FINDING A RESOLUTION: The WALL STREET JOURNAL's Jared Diamond reports StubHub is "exploring solutions to combat the Yankees’ policy." StubHub is "considering a New York concierge service, which would involve a messenger collecting tickets from the seller and bringing them to the service center for later pickup or even delivering them straight to the buyer." Another thing StubHub could try "is to essentially act as a matchmaker for sellers with mobile tickets and prospective buyers." Industry experts said that "protecting the value of tickets is the Yankees primary goal, even if by artificial means." Smith College Economist Andrew Zimbalist said, “The teams are trying to gain some control back over their pricing structure.” Columbia Univ. Graduate Sports Management Program Dir Vince Gennaro said, “Imposing a floor for resale pricing will end up testing the reasonableness of their season ticket pricing" (WALL STREET JOURNAL, 2/22).

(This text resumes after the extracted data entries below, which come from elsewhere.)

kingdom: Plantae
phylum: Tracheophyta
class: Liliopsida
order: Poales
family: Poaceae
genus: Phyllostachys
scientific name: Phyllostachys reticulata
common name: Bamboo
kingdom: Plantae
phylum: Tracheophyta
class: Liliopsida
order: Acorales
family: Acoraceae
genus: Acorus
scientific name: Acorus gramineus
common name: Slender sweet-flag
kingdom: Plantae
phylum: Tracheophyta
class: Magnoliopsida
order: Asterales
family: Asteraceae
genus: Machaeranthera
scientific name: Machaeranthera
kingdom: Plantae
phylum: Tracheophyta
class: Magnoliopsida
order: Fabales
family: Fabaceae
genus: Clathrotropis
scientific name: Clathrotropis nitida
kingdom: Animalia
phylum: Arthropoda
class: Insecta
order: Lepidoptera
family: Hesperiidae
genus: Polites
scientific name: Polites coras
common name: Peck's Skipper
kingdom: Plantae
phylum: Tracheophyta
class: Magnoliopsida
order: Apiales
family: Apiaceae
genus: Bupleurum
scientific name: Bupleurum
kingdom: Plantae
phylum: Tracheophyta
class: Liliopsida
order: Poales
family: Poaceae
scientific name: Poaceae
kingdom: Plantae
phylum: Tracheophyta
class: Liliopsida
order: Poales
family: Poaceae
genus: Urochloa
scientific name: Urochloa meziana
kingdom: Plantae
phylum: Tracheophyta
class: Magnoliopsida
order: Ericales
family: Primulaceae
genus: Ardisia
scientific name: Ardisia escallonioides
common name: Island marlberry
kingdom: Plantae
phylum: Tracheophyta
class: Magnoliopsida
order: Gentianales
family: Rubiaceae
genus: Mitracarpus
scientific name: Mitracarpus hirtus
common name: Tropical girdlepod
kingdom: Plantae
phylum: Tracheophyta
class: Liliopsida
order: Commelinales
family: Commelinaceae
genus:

FANS WANT RESULTS: In N.Y., Mike Lupica writes, "Sometimes you worry that executives in sports, and not just Lonn Trost, are looking more at their fancy seats and not the people in them, forgetting that a crowd at the ballpark is still the most ecumenical of all in sports, no matter how much people paid for their tickets." Maybe the "best solution here is for the Yankees to get really, really good again" (N.Y. DAILY NEWS, 2/21). Also in N.Y., Phil Mushnick writes under the header, "Yankees Doing More And More To Price Out The Common Fan." From the moment it opened, the new Yankee Stadium has priced the best-to-better seats "to be purchased not by fans but by corporations." But even corporations "have limits" (N.Y. POST, 2/22).